Curious Christian

Reflections on culture, nature, and spirituality from a Christian perspective

Sometimes I wonder whether public theology is even a necessary category anymore. If we take seriously that the world, including the Western world, is a mission field, then all theology should already be public. Every act of faith is lived in relation to a watching world. Every church, every believer, stands as a witness within a wider culture. Why, then, do we still feel the need to treat public theology and missional theology as separate things?

I suspect this division has more to do with the legacy of Christendom than with the gospel itself. Within Christendom, “missional theology” was what we applied beyond our borders, while “public theology” was what we practised at home, as if the West were already Christian and the rest of the world were not. That framework assumes a centre and a periphery. We theologise for the world. They receive it. But in a post-Christendom society, that distinction has collapsed. The same tools we have long applied overseas (exegesis of culture, exegesis of scripture, evaluation, application) are just as necessary at home, where multiple cultures, subcultures and worldviews intersect.

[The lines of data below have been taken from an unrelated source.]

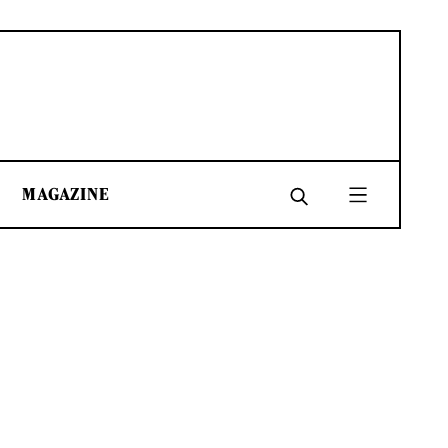
MAGAZINE
SHARE
SHARE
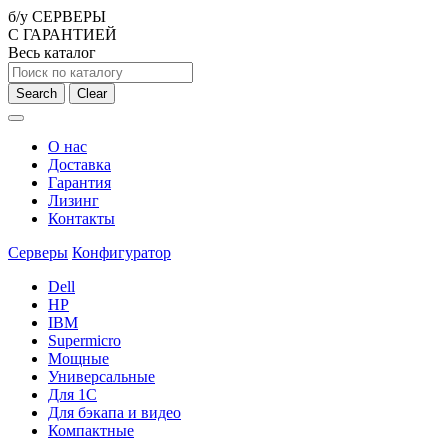
б/у СЕРВЕРЫ
С ГАРАНТИЕЙ
Весь каталог
Search
Clear
О нас
Доставка
Гарантия
Лизинг
Контакты
Серверы
Конфигуратор
Dell
HP
IBM
Supermicro
Мощные
Универсальные
Для 1С
Для бэкапа и видео
Компактные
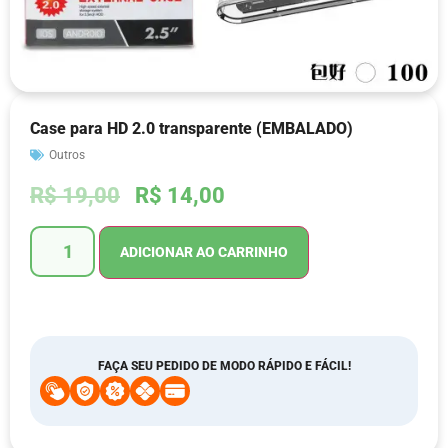
Case para HD 2.0 transparente (EMBALADO)
Outros
R$
19,00
R$
14,00
ADICIONAR AO CARRINHO
FAÇA SEU PEDIDO DE MODO RÁPIDO E FÁCIL!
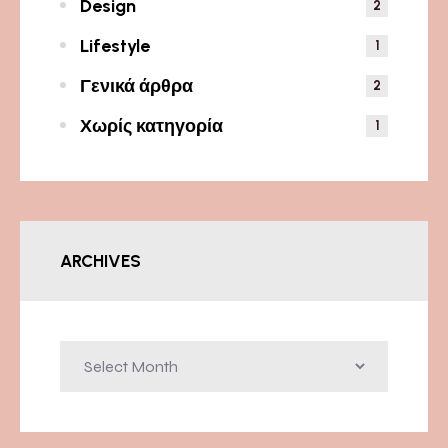
Design
2
Lifestyle
1
Γενικά άρθρα
2
Χωρίς κατηγορία
1
ARCHIVES
Archives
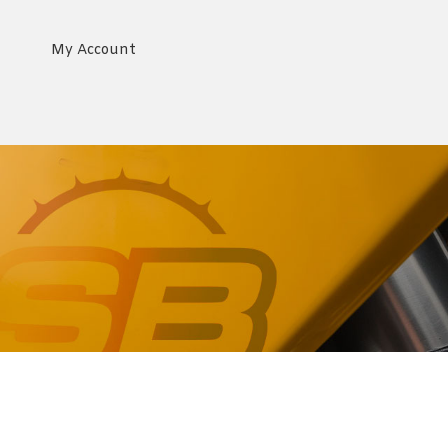
My Account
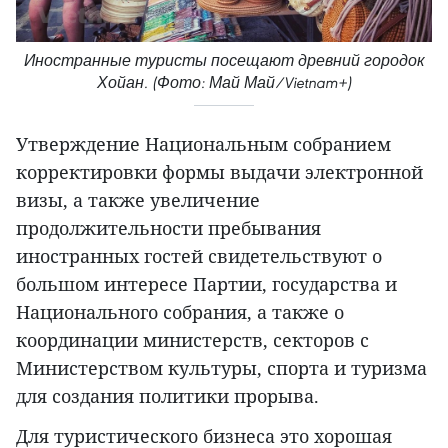
Иностранные туристы посещают древний городок
Хойан. (Фото: Май Май/Vietnam+)
Утверждение Национальным собранием
корректировки формы выдачи электронной
визы, а также увеличение
продолжительности пребывания
иностранных гостей свидетельствуют о
большом интересе Партии, государства и
Национального собрания, а также о
координации министерств, секторов с
Министерством культуры, спорта и туризма
для создания политики прорыва.
Для туристического бизнеса это хорошая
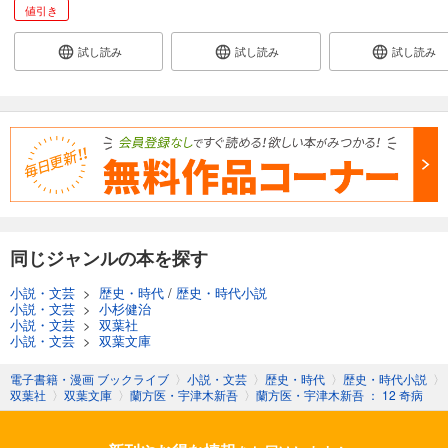
値引き
試し読み
試し読み
試し読み
同じジャンルの本を探す
小説・文芸
>
歴史・時代
/
歴史・時代小説
小説・文芸
>
小杉健治
小説・文芸
>
双葉社
小説・文芸
>
双葉文庫
電子書籍・漫画 ブックライブ
〉
小説・文芸
〉
歴史・時代
〉
歴史・時代小説
〉
双葉社
〉
双葉文庫
〉
蘭方医・宇津木新吾
〉
蘭方医・宇津木新吾 ： 12 奇病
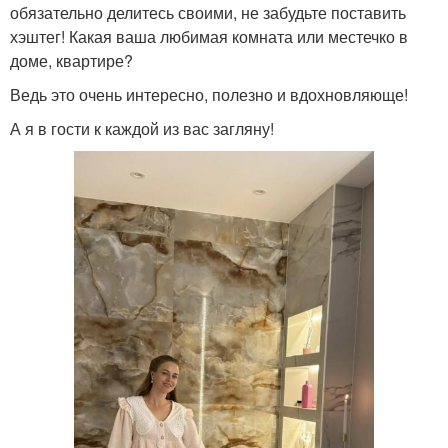
обязательно делитесь своими, не забудьте поставить
хэштег! Какая ваша любимая комната или местечко в
доме, квартире?
Ведь это очень интересно, полезно и вдохновляюще!
А я в гости к каждой из вас загляну!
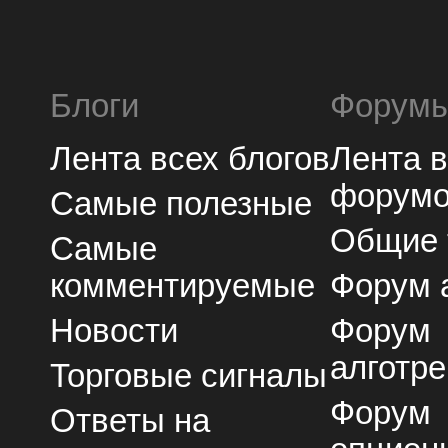
Блоги
Форум
Лента всех блогов
Лента 
форум
Самые полезные
Общие
Самые
комментируемые
Форум 
Новости
Форум
алготре
Торговые сигналы
Форум
Ответы на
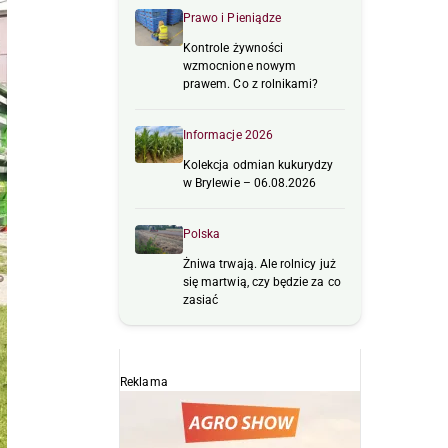
Prawo i Pieniądze
Kontrole żywności
wzmocnione nowym
prawem. Co z rolnikami?
Informacje 2026
Kolekcja odmian kukurydzy
w Brylewie – 06.08.2026
Polska
Żniwa trwają. Ale rolnicy już
się martwią, czy będzie za co
zasiać
Reklama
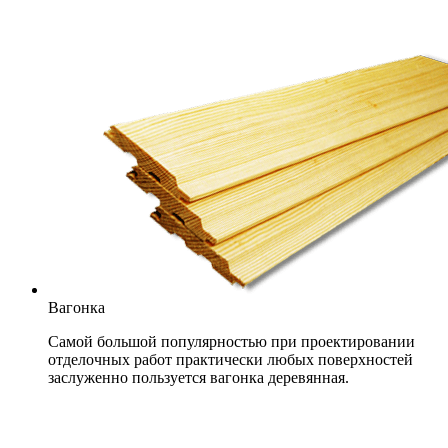
Вагонка
Самой большой популярностью при проектировании
отделочных работ практически любых поверхностей
заслуженно пользуется вагонка деревянная.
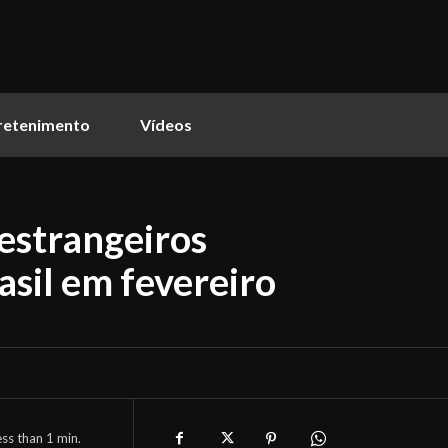
retenimento
Vídeos
 estrangeiros
asil em fevereiro
ess than 1
min.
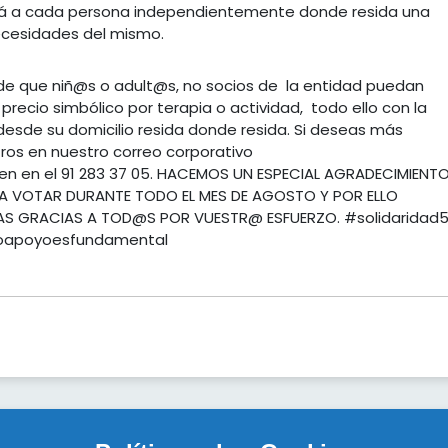
 a cada persona independientemente donde resida una
necesidades del mismo.
de que niñ@s o adult@s, no socios de la entidad puedan
recio simbólico por terapia o actividad, todo ello con la
desde su domicilio resida donde resida. Si deseas más
ros en nuestro correo corporativo
n en el 91 283 37 05. HACEMOS UN ESPECIAL AGRADECIMIENTO
 VOTAR DURANTE TODO EL MES DE AGOSTO Y POR ELLO
AS GRACIAS A TOD@S POR VUESTR@ ESFUERZO. #solidaridad
oapoyoesfundamental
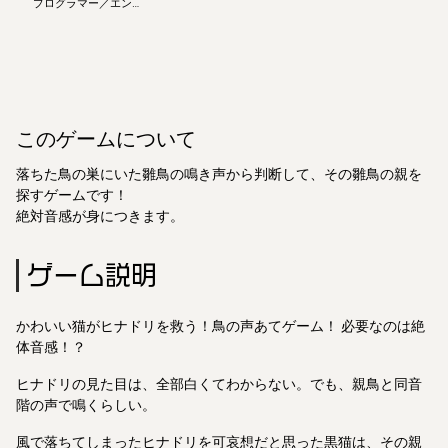
プログラマー／エンジ
Creators!
ニア
このゲームについて
落ちた鳥の巣にいた雛鳥の鳴き声から判断して、その雛鳥の親を
探すゲームです！
絶対音感が身につきます。
ゲーム説明
かわいい猫がヒナドリを救う！鳥の声あてゲーム！ 必要なのは絶
体音感！？
ヒナドリの見た目は、全部白くてわからない。でも、親鳥と同音
階の声で鳴くらしい。
風で落ちてしまったヒナドリを可哀想だと思った黒猫は、その親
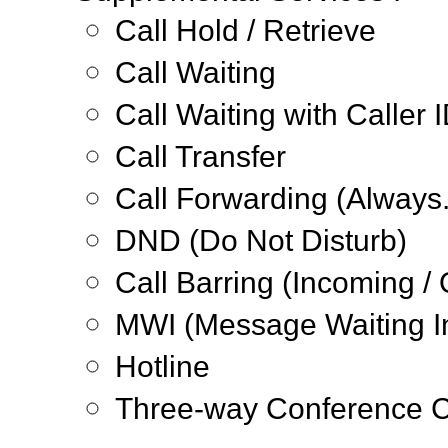
Call Hold / Retrieve
Call Waiting
Call Waiting with Caller 
Call Transfer
Call Forwarding (Always
DND (Do Not Disturb)
Call Barring (Incoming /
MWI (Message Waiting I
Hotline
Three-way Conference Ca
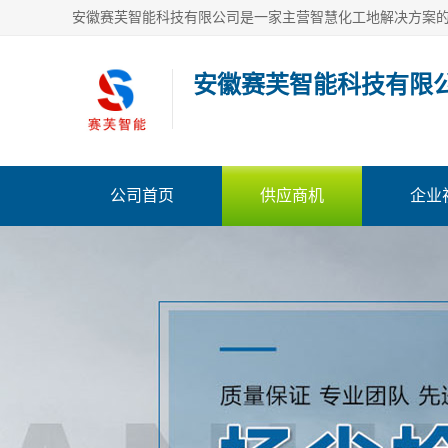
安徽赛芙智能科技有限
公司首页
供应商机
企业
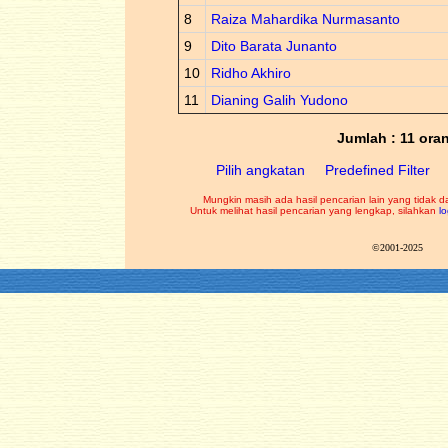
8
Raiza Mahardika Nurmasanto
9
Dito Barata Junanto
10
Ridho Akhiro
11
Dianing Galih Yudono
Jumlah : 11 ora
Pilih angkatan
Predefined Filter
Mungkin masih ada hasil pencarian lain yang tidak d
Untuk melihat hasil pencarian yang lengkap, silahkan
lo
©2001-2025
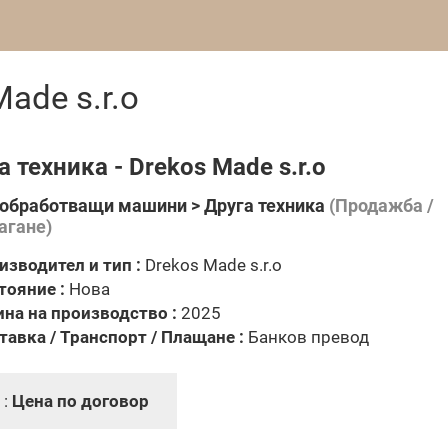
ade s.r.o
а техника - Drekos Made s.r.o
обработващи машини > Друга техника
(Продажба /
агане)
изводител и тип :
Drekos Made s.r.o
тояние :
Нова
ина на производство :
2025
тавка / Транспорт / Плащане :
Банков превод
 :
Цена по договор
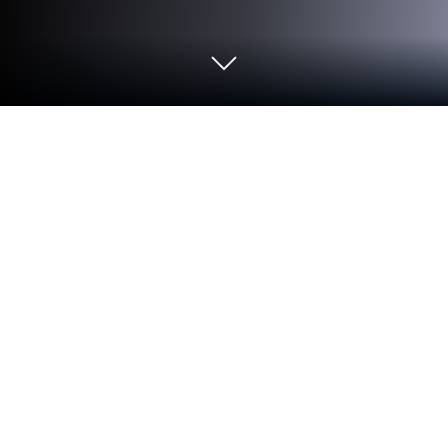
高画質化する写真アプリ、ピンボケ
補正，写真修復，画質向上 をPCまた
はMacで起動する
スマホの小さな画面だけに縛られる必要はありませ
ん。高画質化する写真アプリ、ピンボケ補正，写真
修復，画質向上というVIDEOSHOW Video Editor &
Maker & AI Chat Generatorのアプリを実行し、世界
No.1のAndroidアプリプレイヤーBlueStacksを使っ
てPCやMacで最高の体験をしてください。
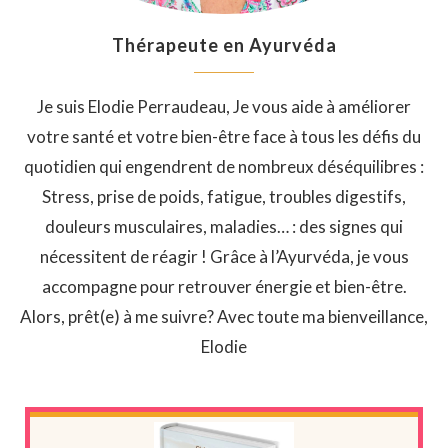
Thérapeute en Ayurvéda
Je suis Elodie Perraudeau, Je vous aide à améliorer
votre santé et votre bien-être face à tous les défis du
quotidien qui engendrent de nombreux déséquilibres :
Stress, prise de poids, fatigue, troubles digestifs,
douleurs musculaires, maladies… : des signes qui
nécessitent de réagir ! Grâce à l’Ayurvéda, je vous
accompagne pour retrouver énergie et bien-être.
Alors, prêt(e) à me suivre? Avec toute ma bienveillance,
Elodie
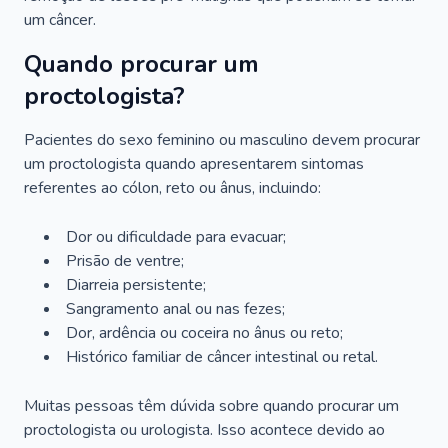
um câncer.
Quando procurar um
proctologista?
Pacientes do sexo feminino ou masculino devem procurar
um proctologista quando apresentarem sintomas
referentes ao cólon, reto ou ânus, incluindo:
Dor ou dificuldade para evacuar;
Prisão de ventre;
Diarreia persistente;
Sangramento anal ou nas fezes;
Dor, ardência ou coceira no ânus ou reto;
Histórico familiar de câncer intestinal ou retal.
Muitas pessoas têm dúvida sobre quando procurar um
proctologista ou urologista. Isso acontece devido ao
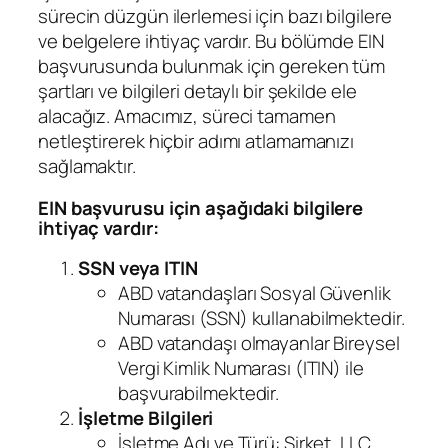
sürecin düzgün ilerlemesi için bazı bilgilere
ve belgelere ihtiyaç vardır. Bu bölümde EIN
başvurusunda bulunmak için gereken tüm
şartları ve bilgileri detaylı bir şekilde ele
alacağız. Amacımız, süreci tamamen
netleştirerek hiçbir adımı atlamamanızı
sağlamaktır.
EIN başvurusu için aşağıdaki bilgilere
ihtiyaç vardır:
SSN veya ITIN
ABD vatandaşları Sosyal Güvenlik
Numarası (SSN) kullanabilmektedir.
ABD vatandaşı olmayanlar Bireysel
Vergi Kimlik Numarası (ITIN) ile
başvurabilmektedir.
İşletme Bilgileri
İşletme Adı ve Türü: Şirket, LLC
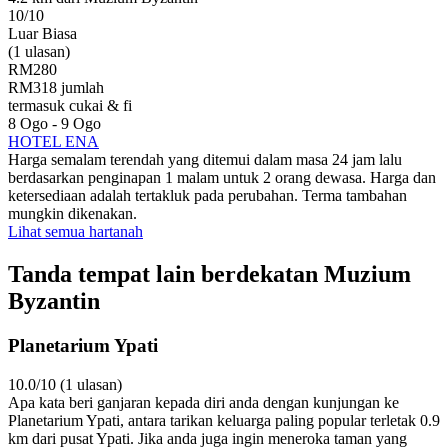
10/10
Luar Biasa
(1 ulasan)
RM280
RM318 jumlah
termasuk cukai & fi
8 Ogo - 9 Ogo
HOTEL ENA
Harga semalam terendah yang ditemui dalam masa 24 jam lalu
berdasarkan penginapan 1 malam untuk 2 orang dewasa. Harga dan
ketersediaan adalah tertakluk pada perubahan. Terma tambahan
mungkin dikenakan.
Lihat semua hartanah
Tanda tempat lain berdekatan Muzium
Byzantin
Planetarium Ypati
10.0/10 (1 ulasan)
Apa kata beri ganjaran kepada diri anda dengan kunjungan ke
Planetarium Ypati, antara tarikan keluarga paling popular terletak 0.9
km dari pusat Ypati. Jika anda juga ingin meneroka taman yang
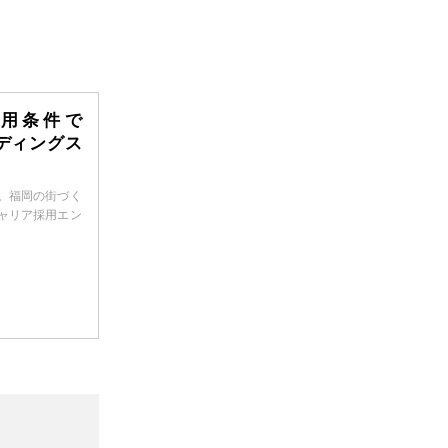
用条件で
ディングス
。福岡の街づく
ャリア採用エン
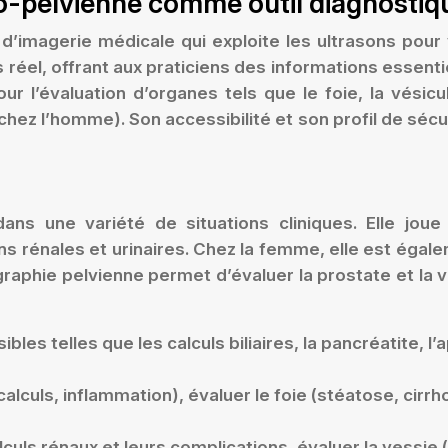
no-pelvienne comme outil diagnostiq
imagerie médicale qui exploite les ultrasons pour 
éel, offrant aux praticiens des informations essenti
r l’évaluation d’organes tels que le foie, la vésicule 
 (chez l’homme). Son accessibilité et son profil de s
ns une variété de situations cliniques. Elle joue 
s rénales et urinaires. Chez la femme, elle est égale
phie pelvienne permet d’évaluer la prostate et la ve
ibles telles que les calculs biliaires, la pancréatite, l
(calculs, inflammation), évaluer le foie (stéatose, cirr
lculs rénaux et leurs complications, évaluer la vessie 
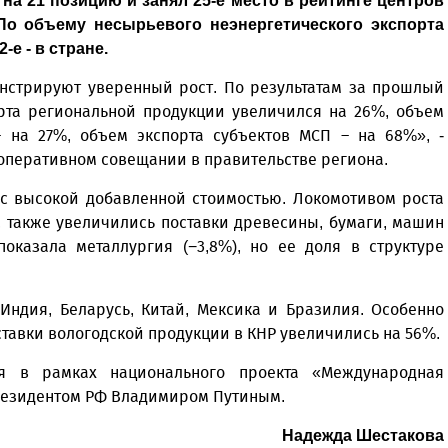
на 21 позицию и занял 25-е место в рейтинге центров
По объему несырьевого неэнергетического экспорта
е - в стране.
нстрируют уверенный рост. По результатам за прошлый
орта региональной продукции увеличился на 26%, объем
– на 27%, объем экспорта субъектов МСП – на 68%», -
оперативном совещании в правительстве региона.
 с высокой добавленной стоимостью. Локомотивом роста
, также увеличились поставки древесины, бумаги, машин
оказала металлургия (−3,8%), но ее доля в структуре
ндия, Беларусь, Китай, Мексика и Бразилия. Особенно
ставки вологодской продукции в КНР увеличились на 56%.
ся в рамках национального проекта «Международная
резидентом РФ Владимиром Путиным.
Надежда Шестакова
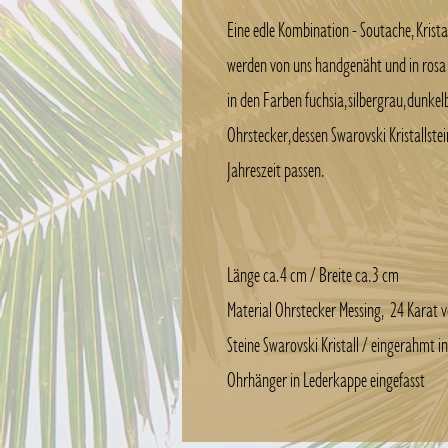
Eine edle Kombination - Soutache, Krista
werden von uns handgenäht und in rosa
in den Farben fuchsia, silbergrau, dunkelb
Ohrstecker, dessen Swarovski Kristallst
Jahreszeit passen.
Länge ca. 4 cm / Breite ca. 3 cm
Material Ohrstecker Messing, 24 Karat v
Steine Swarovski Kristall / eingerahmt 
Ohrhänger in Lederkappe eingefasst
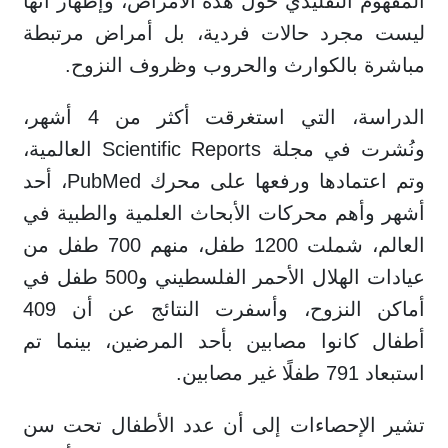
المفهوم التقليدي حول هذه الأمراض، وإظهار أنها
ليست مجرد حالات فردية، بل أمراض مرتبطة
مباشرة بالكوارث والحروب وظروف النزوح.
الدراسة، التي استغرقت أكثر من 4 أشهر،
ونُشرت في مجلة Scientific Reports العالمية،
وتم اعتمادها ورفعها على محرك PubMed، أحد
أشهر وأهم محركات الأبحاث العلمية والطبية في
العالم، شملت 1200 طفل، منهم 700 طفل من
عيادات الهلال الأحمر الفلسطيني و500 طفل في
أماكن النزوح، وأسفرت النتائج عن أن 409
أطفال كانوا مصابين بأحد المرضين، بينما تم
استبعاد 791 طفلًا غير مصابين.
تشير الإحصاءات إلى أن عدد الأطفال تحت سن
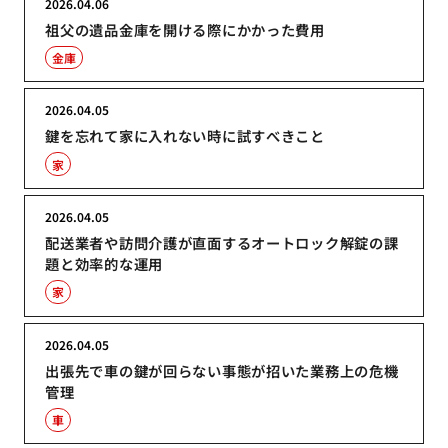
2026.04.06
祖父の遺品金庫を開ける際にかかった費用
金庫
2026.04.05
鍵を忘れて家に入れない時に試すべきこと
家
2026.04.05
配送業者や訪問介護が直面するオートロック解錠の課
題と効率的な運用
家
2026.04.05
出張先で車の鍵が回らない事態が招いた業務上の危機
管理
車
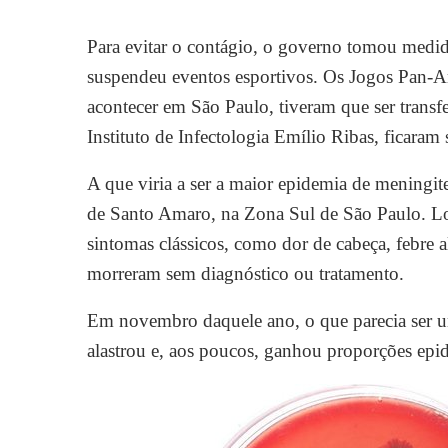
Para evitar o contágio, o governo tomou medida
suspendeu eventos esportivos. Os Jogos Pan-
acontecer em São Paulo, tiveram que ser trans
Instituto de Infectologia Emílio Ribas, ficaram
A que viria a ser a maior epidemia de meningite 
de Santo Amaro, na Zona Sul de São Paulo. Lo
sintomas clássicos, como dor de cabeça, febre a
morreram sem diagnóstico ou tratamento.
Em novembro daquele ano, o que parecia ser um
alastrou e, aos poucos, ganhou proporções epid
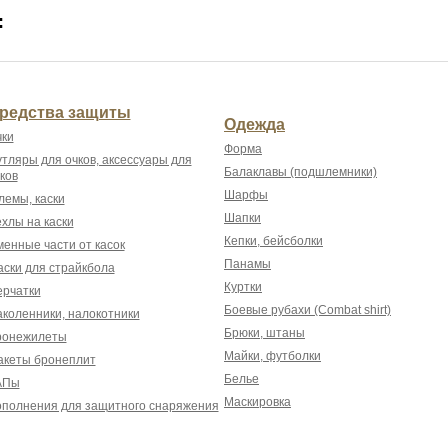
:
редства защиты
Одежда
ки
Форма
тляры для очков, аксессуары для
Балаклавы (подшлемники)
ков
Шарфы
емы, каски
Шапки
хлы на каски
Кепки, бейсболки
енные части от касок
Панамы
ски для страйкбола
Куртки
рчатки
Боевые рубахи (Combat shirt)
коленники, налокотники
Брюки, штаны
ронежилеты
Майки, футболки
акеты бронеплит
Белье
АПы
Маскировка
полнения для защитного снаряжения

This is where I find the practice of critical contextualisation so helpful. In missiology, there is an awareness that whenever Christianity encounters a culture, it’s imperative to both affirm what can be affirmed and challenge needs to be challenged. It’s a two-way conversation: contextual and critically discerning at the same time. Yet strangely, many in the West assume this process is only necessary overseas. We critique African or Asian contextual theologies for the risk of “syncretism,” while seldom asking what forms of syncretism we’ve normalised in our own homegrown expressions of faith, whether consumerism, nationalism, or the idolatry of power.

If we really believe that no culture, including our own, has a pure, context-free grasp of the gospel, then the work of critical contextualisation must begin at home. And if that’s true, then what we’ve been calling public theology is simply a local form of missional theology. The difference is only one of geography, not of essence.

So perhaps it’s time to let the older categories go, or at least reframe them. Critical contextualisation becomes the method: discerning the cultural narratives that shape us, affirming what aligns with the gospel, confronting what doesn’t, and reframing the story of our lives and communities in Christ. The public square is just the arena: the social, political, and digital spaces where that recontextualised gospel and its practical implications are articulated. The task is not to defend a platform or claim prominence, but to inhabit these spaces faithfully, listening, witnessing, and participating in God’s redemptive work wherever we find ourselves. In this way, theology and mission are inseparable . Not as separate disciplines, but as a single, attentive, and incarnational engagement with the world.